# Kindle 1st generation-need advice about transferring 1400 books to SD card



## ntk (Sep 16, 2013)

I am in the process of transferring 1400 books to the SD card. I am now at page 71, but am hoping someone can tell me if there is an efficient, fast way to do this.

Is there a fast way to get to page 72 in my list rather than pressing the "next page" 71 times? Also, how many books should I try to transfer at one time, more than one page or more? I have been hesitant because I don't want to mess up the process or Kindle.

Thanks for any help.


----------



## SusanCassidy (Nov 9, 2008)

No, there isn't a fast way (I assume you are talking about "Manage Your Kindle").  Don't move too many books at a time, because they have to index (again, if they were in main memory before).


----------



## Ann in Arlington (Oct 27, 2008)

Betsy will likely be able to answer more specifically as she still HAS a 1st Gen Kindle -- I gave mine away. But, as I recall. . . .you want to use 'content manager'. You use the scroll wheel to select each book you want to move and can select on more than just one page.

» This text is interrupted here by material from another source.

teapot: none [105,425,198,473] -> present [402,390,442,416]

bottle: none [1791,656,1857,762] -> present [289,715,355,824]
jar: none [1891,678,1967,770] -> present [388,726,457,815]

You can really transfer as many as you want, I think -- I don't recall if that will trigger indexing on the K1. But if you don't care about that. . . do it and then just leave it plugged in to make sure it's got juice to finish if it does. Or if you prefer, limit it to 30-50 books each time. As I recall there are about 10 per page, so that would be 3 to 5 pages.

I do think there was a way to go to a page of your home list. . . . . maybe just pull up search and put the number in?

Maybe this help page at Amazon has more info: http://www.amazon.com/gp/help/customer/display.html/ref=hp_200127470_k1stg?ie=UTF8&nodeId=200143650


----------



## Andra (Nov 19, 2008)

I think to go to a particular page in the Content Manager, you just typed in a number on the keypad and pressed the scroll wheel...
I can check when I get home - I still have my K1 as well


----------



## Ann in Arlington (Oct 27, 2008)

Andra said:


> I think to go to a particular page in the Content Manager, you just typed in a number on the keypad and pressed the scroll wheel...
> I can check when I get home - I still have my K1 as well


Oh, good. . . . because Betsy is currently gallivanting around England and probably doesn't actually have her K1 with her.


----------



## Betsy the Quilter (Oct 27, 2008)

No, I don't have my K1 with me.  Seems to me I just typed "72" very quickly on the home screen and it went to that page.  And yes, you use the content manager to move books, but you need to do it a screen at a time.  And sometimes it's hard to tell if it's moved a book yet, because its sloooow.

Betsy


----------



## ntk (Sep 16, 2013)

Thanks so much for your help. Typing the page number quickly from the content manager 1st page worked, yay!!! Thanks Betsy for taking the time to tell me.


----------



## Betsy the Quilter (Oct 27, 2008)

Glad we could help!

Betsy


----------